> **Aim of the task**
Return every line from the records below with the string "olun".

======== Working data

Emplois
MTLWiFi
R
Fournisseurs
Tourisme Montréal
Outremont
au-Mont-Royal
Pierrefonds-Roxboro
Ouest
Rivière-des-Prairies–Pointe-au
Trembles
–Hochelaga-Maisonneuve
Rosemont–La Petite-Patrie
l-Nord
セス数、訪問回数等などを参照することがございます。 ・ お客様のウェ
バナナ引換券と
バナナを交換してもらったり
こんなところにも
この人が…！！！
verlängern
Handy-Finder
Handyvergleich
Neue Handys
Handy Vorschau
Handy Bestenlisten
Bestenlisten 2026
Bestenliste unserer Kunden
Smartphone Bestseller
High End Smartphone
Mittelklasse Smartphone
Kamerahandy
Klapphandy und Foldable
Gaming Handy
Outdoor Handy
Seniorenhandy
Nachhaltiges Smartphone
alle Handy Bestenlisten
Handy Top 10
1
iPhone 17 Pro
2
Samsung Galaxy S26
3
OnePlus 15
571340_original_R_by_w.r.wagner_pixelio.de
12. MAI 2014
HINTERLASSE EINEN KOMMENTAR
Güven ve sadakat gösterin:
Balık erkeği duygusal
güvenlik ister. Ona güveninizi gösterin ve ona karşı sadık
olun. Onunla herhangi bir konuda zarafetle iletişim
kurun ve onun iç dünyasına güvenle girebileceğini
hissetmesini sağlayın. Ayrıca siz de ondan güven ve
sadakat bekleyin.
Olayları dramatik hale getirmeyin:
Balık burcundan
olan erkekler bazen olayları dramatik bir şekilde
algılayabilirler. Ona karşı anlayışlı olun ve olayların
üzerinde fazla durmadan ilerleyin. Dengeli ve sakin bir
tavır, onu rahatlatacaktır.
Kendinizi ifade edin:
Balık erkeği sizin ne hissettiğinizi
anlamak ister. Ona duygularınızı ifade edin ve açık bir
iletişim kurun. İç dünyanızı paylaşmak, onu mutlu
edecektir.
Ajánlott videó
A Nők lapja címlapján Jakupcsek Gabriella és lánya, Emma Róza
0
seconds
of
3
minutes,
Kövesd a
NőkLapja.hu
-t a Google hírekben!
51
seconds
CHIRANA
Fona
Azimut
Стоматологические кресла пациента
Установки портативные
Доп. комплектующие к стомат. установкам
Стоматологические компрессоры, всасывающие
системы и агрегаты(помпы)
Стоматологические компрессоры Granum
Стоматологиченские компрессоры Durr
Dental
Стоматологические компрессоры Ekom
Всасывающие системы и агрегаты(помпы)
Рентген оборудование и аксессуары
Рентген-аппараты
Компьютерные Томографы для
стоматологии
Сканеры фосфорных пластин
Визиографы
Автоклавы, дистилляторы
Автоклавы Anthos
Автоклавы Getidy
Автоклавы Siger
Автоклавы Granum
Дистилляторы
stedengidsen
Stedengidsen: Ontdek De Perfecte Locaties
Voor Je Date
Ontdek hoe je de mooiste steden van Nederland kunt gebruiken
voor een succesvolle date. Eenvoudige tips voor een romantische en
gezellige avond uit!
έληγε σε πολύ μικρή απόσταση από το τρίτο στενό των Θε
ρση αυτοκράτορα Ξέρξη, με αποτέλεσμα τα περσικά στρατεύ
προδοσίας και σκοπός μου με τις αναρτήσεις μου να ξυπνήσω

================

> **Task solution**
olun. Onunla herhangi bir konuda zarafetle iletişim
algılayabilirler. Ona karşı anlayışlı olun ve olayların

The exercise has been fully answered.